Gene for devastating kidney disease discovered

December 21, 2009

Researchers from Children's Hospital Boston and Brigham and Women's Hospital have identified an important genetic cause of a devastating kidney disease that is the second leading cause of kidney failure in children, according to The NephCure Foundation.

The study, published online December 20 by Nature Genetics, may provide clues to developing treatments for the disease, focal segmental glomerulosclerosis (FSGS), which currently forces children and young adults onto dialysis and often requires a kidney transplant. No effective treatments are known, and years of research have failed to uncover the underlying disease mechanism.

FSGS attacks the kidney's filtering system, causing proteins to be lost into the urine and reducing the kidney's ability to filter wastes from the blood. According to NephCure, which helped fund the study, 26 million Americans suffer from chronic kidney disease, of which FSGS is one of the most common forms.

Patients with FSGS are often treated with steroids, which are only partially effective and have very harsh side effects. In addition, they often face several trips a week to the hospital for dialysis, and many require a kidney transplant, along with lifelong treatment with powerful immunosuppressants to prevent organ rejection.

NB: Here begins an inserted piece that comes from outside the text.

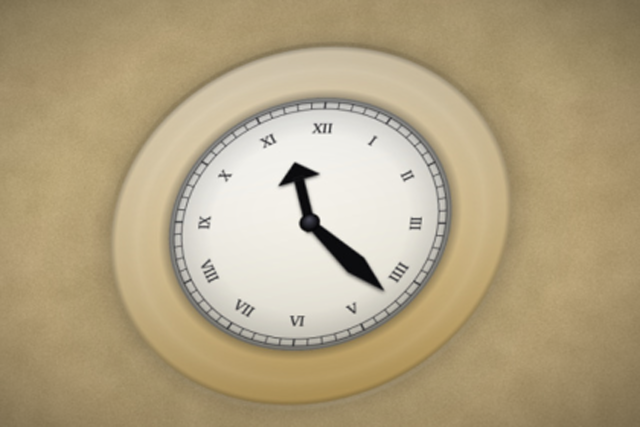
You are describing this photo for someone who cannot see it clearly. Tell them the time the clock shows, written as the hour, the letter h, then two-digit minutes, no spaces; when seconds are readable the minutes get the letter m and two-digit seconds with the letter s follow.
11h22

The research team, led by Elizabeth Brown, MD of Children's Division of Nephrology, working in the laboratory of Martin Pollak, MD of the Renal Division at Brigham and Women's Hospital, identified the gene by performing a genetic linkage analysis in two large families with FSGS. Linkage analysis is a gene-finding technique that compares affected with unaffected family members, looking for a piece of DNA whose location is already known, and that is inherited only by affected members. Using that piece of DNA as a "signpost," researchers can then look nearby to find the disease gene.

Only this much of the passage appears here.